In the state-transition-timer setting system, the mobile equipment, and the mobile communication system according to one aspect of the present invention, the prediction information may be past traffic amount that is the amount of traffic during a certain period of time in the past for the mobile equipment. The timer determining means may determine the state transition timer to be a longer time than a predetermined set time when the past traffic amount acquired by the acquiring means is larger than a predetermined threshold, and may determine the state transition timer to be a shorter time than the predetermined set time when the past traffic amount acquired by the acquiring means is smaller than the predetermined threshold. With this configuration, based on the past traffic amount, the state transition timer can be dynamically determined and set. For example, when the past traffic amount is larger than the predetermined threshold, the amount of upcoming traffic of the mobile equipment is predicted to be large, and accordingly by setting the state transition timer to be longer and thus maintaining the mobile equipment to be in the communication state for a longer period of time after completion of data communication, time delay in data communication associated with additional state transition can be prevented at the time of resumption of data communication, whereby the connection time can be shortened. Furthermore, this can reduce the occurrence of traffic for transition between the base station and the mobile equipment, thereby reducing the load on the network. In addition, for example, when the past traffic amount is smaller than the predetermined threshold, the amount of upcoming traffic of the mobile equipment can be predicted to be small, and accordingly by setting the state transition timer to be shorter for the mobile equipment to transition into the power-saving state sooner after the completion of data communication, the power consumption of the mobile equipment can be reduced. In this manner, it is possible to reduce the power consumption of the mobile equipment more efficiently while reducing the influence on the data communication.


In the state-transition-timer setting system, the mobile equipment, and the mobile communication system according to one aspect of the present invention, the prediction information may be activation information indicating whether a certain application involving communication is running in the mobile equipment. The timer determining means may determine the state transition timer to be a longer time than a predetermined set time when the activation information acquired by the acquiring means indicates that the application is running, and may determine the state transition timer to be a shorter time than the predetermined set time when the activation information acquired by the acquiring means indicates that the application is not running. With this configuration, based on the activation information, the state transition timer can be dynamically determined and set. For example, when the activation information indicates that the application is running, the amount of upcoming traffic of the mobile equipment can be predicted to be large, and accordingly by setting the state transition timer to be longer and thus maintaining the mobile equipment to be in the communication state for a longer period of time after completion of data communication, time delay in data communication associated with additional state transition can be prevented at the time of resumption of data communication, whereby the connection time can be shortened. Furthermore, this can reduce the occurrence of traffic for transition between the base station and the mobile equipment, thereby reducing the load on the network. In addition, for example, when the activation information indicates that the application is not running, the amount of upcoming traffic of the mobile equipment is predicted to be small, and accordingly by setting the state transition timer to be shorter for the mobile equipment to transition into the power-saving state sooner after the completion of data communication, the power consumption of the mobile equipment can be reduced. In this manner, it is possible to reduce the power consumption of the mobile equipment more efficiently while reducing the influence on the data communication.

--------------------------------------------------

Your task -
Write the next portion of the patent text on state transition timers, picking up after its final sentence.

[A block of data]
--------------------------------------------------

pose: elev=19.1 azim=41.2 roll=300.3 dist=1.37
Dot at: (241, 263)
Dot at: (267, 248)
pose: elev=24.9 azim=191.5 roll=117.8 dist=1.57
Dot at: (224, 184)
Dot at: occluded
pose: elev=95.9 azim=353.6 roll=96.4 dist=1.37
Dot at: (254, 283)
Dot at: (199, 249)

--------------------------------------------------

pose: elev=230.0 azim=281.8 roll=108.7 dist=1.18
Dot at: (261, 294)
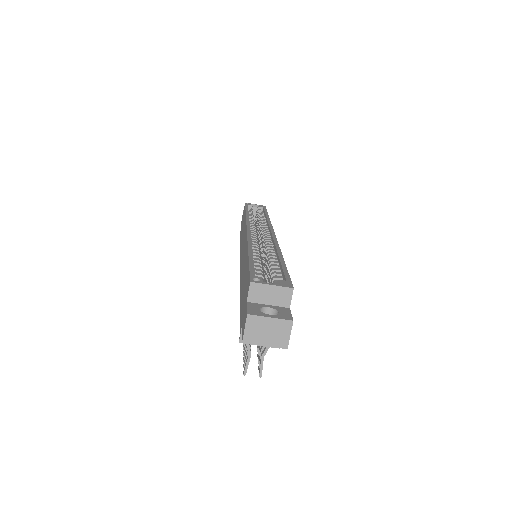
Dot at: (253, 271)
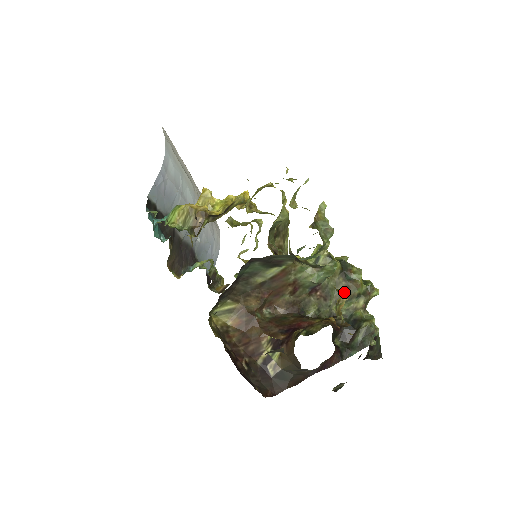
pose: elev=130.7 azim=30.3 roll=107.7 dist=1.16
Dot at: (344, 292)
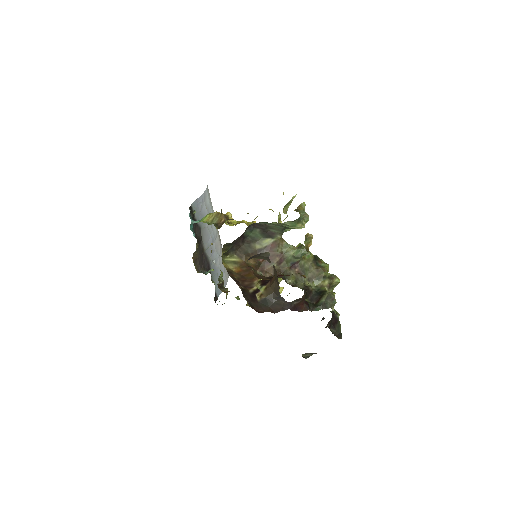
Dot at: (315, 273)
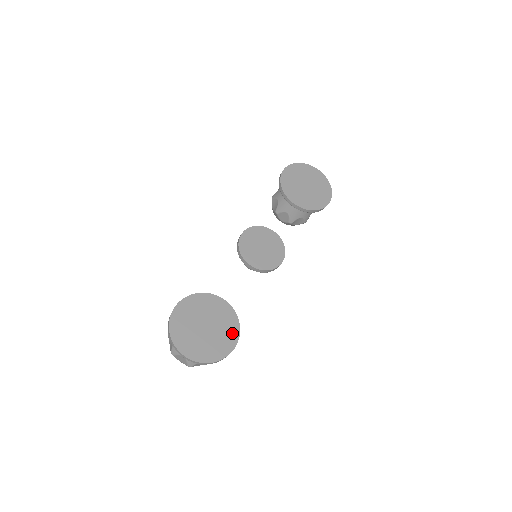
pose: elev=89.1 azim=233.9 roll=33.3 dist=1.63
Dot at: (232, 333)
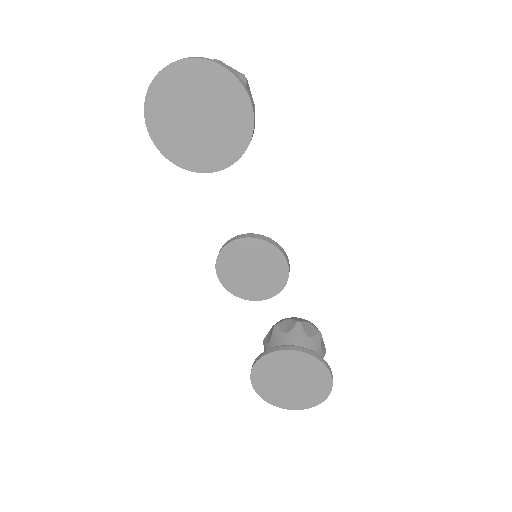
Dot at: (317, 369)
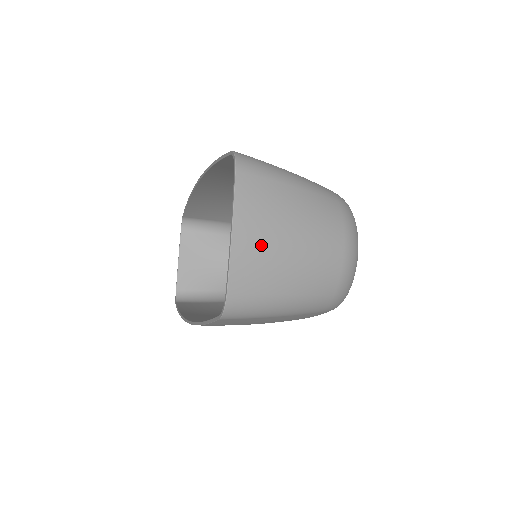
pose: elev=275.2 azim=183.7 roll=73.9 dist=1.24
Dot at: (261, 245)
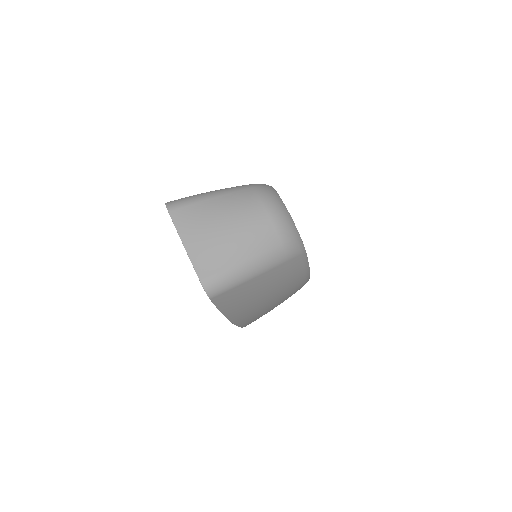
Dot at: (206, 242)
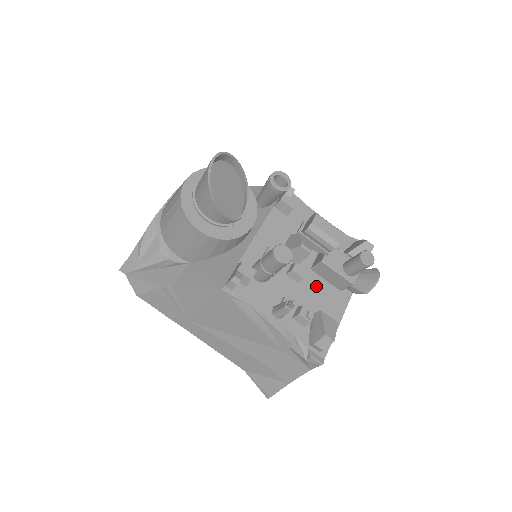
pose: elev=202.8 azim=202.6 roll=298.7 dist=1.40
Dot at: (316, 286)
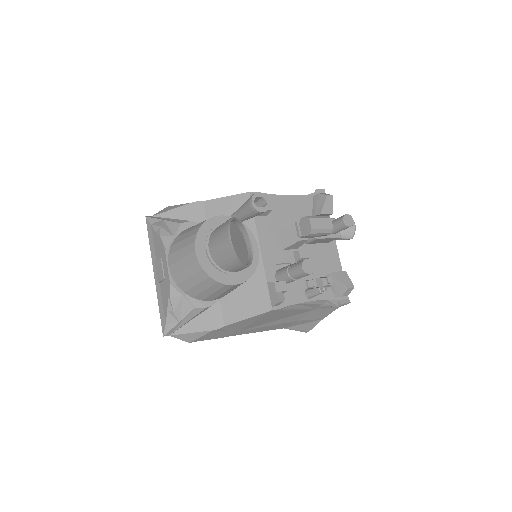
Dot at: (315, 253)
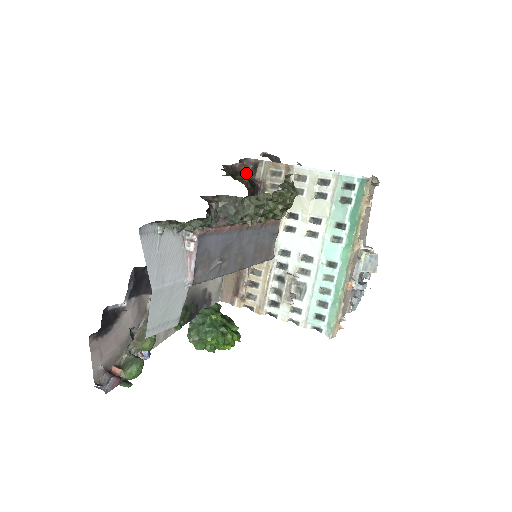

--------------------------------------------------

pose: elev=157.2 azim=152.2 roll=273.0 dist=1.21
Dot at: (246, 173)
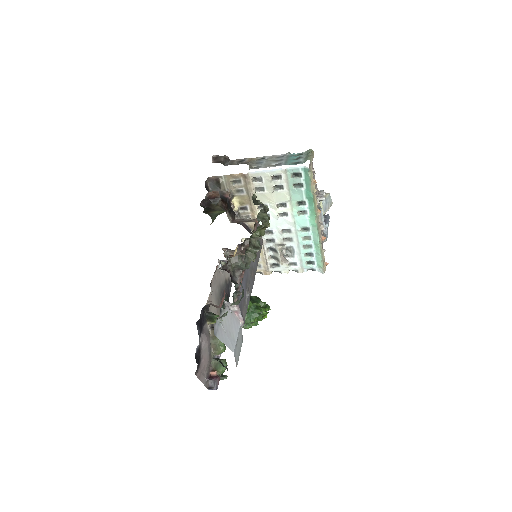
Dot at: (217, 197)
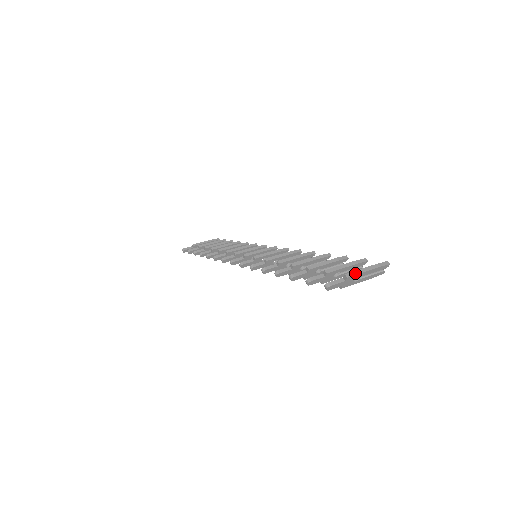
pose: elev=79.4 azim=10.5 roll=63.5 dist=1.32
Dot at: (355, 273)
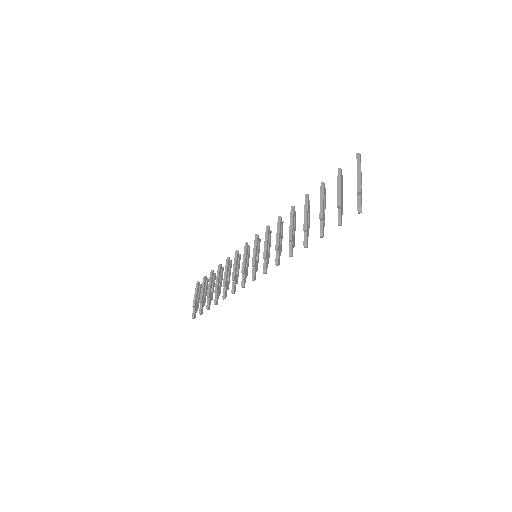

--------------------------------------------------

Final answer -
In the state-transition-timer setting system, the mobile equipment, and the mobile communication system according to one aspect of the present invention, the state transition timer may be a time from when data communication of the mobile equipment is completed to when a transition request command to request transition into the power-saving state is transmitted to the base station, or may be a shortest transmission interval at which the mobile equipment is capable of transmitting the transition request command subsequently to when the mobile equipment transmits the transition request command after completion of data communication of the mobile equipment. By specifying the state transition timer in this manner, the time after which the state of the mobile equipment is caused to transition from the communication state to the power-saving state can be controlled more accurately, whereby the power consumption of the mobile equipment can be reduced more efficiently.


Advantageous Effects of Invention

The power consumption of a mobile equipment can be reduced more efficiently.





BRIEF DESCRIPTION OF DRAWINGS


FIG. 1 includes diagrams illustrating time-series transitions of the state and the power consumption in a mobile equipment to which Fast Dormancy is applied.



FIG. 2 is a schematic diagram of a mobile communication system according to the embodiments of the present invention.



FIG. 3 is a functional block diagram illustrating a configuration of a mobile equipment according to a first embodiment of the present invention.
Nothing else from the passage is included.